_What you need to do_
How many lines in the listing include the string "component"? Reply with the number alone.

▬▬▬

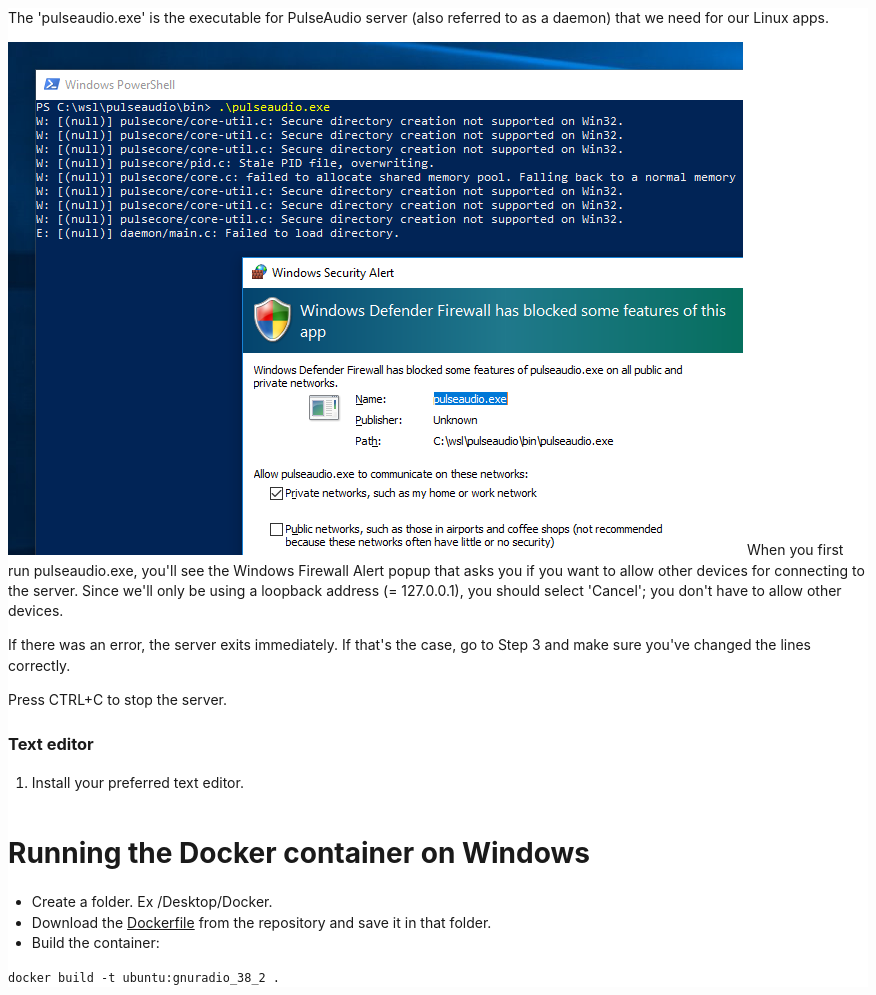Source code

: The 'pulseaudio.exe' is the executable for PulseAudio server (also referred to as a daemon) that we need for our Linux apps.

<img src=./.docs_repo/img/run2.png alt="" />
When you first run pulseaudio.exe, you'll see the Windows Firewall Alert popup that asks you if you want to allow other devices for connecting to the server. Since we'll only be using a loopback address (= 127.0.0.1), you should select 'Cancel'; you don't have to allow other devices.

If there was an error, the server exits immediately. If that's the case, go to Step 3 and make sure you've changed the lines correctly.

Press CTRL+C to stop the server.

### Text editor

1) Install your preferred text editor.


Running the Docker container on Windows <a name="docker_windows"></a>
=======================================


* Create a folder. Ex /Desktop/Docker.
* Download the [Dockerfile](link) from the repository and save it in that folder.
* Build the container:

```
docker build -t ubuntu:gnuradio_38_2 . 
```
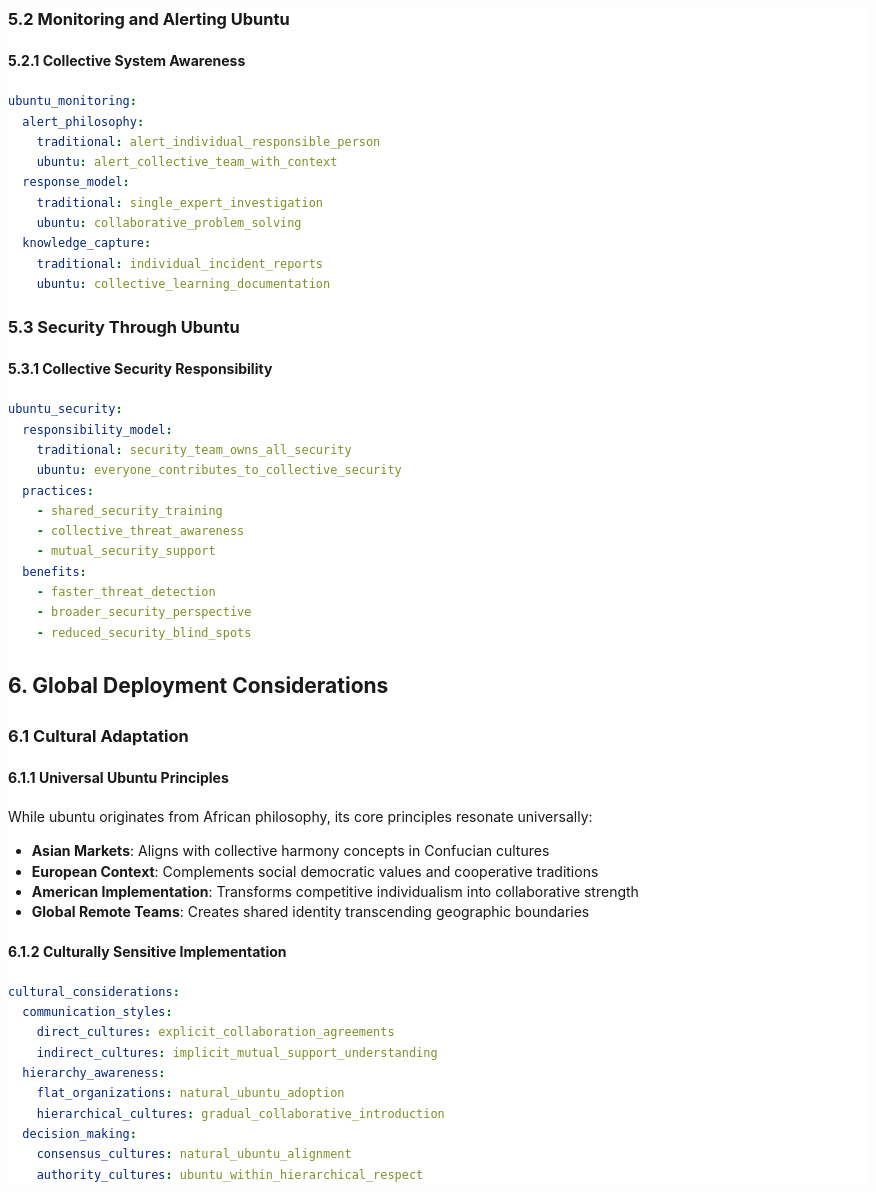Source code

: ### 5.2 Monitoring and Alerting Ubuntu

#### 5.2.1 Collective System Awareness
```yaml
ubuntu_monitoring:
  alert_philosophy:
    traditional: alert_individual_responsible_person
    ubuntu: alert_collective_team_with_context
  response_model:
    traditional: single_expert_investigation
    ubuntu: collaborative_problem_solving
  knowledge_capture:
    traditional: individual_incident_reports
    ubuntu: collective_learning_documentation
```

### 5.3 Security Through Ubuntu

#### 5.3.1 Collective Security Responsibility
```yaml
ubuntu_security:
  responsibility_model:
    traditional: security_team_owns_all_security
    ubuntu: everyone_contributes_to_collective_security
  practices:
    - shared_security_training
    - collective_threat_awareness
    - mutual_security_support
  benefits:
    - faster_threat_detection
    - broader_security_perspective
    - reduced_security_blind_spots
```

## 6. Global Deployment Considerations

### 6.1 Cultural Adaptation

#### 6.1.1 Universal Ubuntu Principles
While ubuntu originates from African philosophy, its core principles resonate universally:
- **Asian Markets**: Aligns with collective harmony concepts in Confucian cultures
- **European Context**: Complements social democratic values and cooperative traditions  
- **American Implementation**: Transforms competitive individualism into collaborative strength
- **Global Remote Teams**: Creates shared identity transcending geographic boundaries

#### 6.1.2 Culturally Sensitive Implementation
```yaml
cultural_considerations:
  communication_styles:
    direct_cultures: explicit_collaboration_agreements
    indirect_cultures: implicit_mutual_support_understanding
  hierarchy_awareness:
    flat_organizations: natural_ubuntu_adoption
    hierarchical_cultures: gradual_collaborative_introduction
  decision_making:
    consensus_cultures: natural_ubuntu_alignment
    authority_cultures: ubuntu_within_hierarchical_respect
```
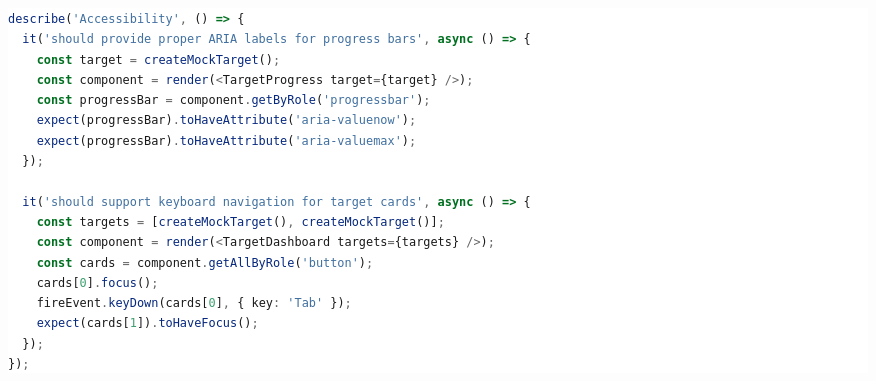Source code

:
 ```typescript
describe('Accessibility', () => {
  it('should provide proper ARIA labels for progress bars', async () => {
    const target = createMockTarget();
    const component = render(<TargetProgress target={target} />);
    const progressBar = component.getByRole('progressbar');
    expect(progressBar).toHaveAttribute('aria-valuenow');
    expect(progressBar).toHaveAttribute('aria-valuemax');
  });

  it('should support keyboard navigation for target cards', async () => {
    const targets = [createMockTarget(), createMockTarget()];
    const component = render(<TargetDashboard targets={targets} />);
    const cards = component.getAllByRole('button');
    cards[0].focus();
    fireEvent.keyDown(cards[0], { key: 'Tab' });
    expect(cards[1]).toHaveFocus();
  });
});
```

▬▬▬

_Solution for this task_
4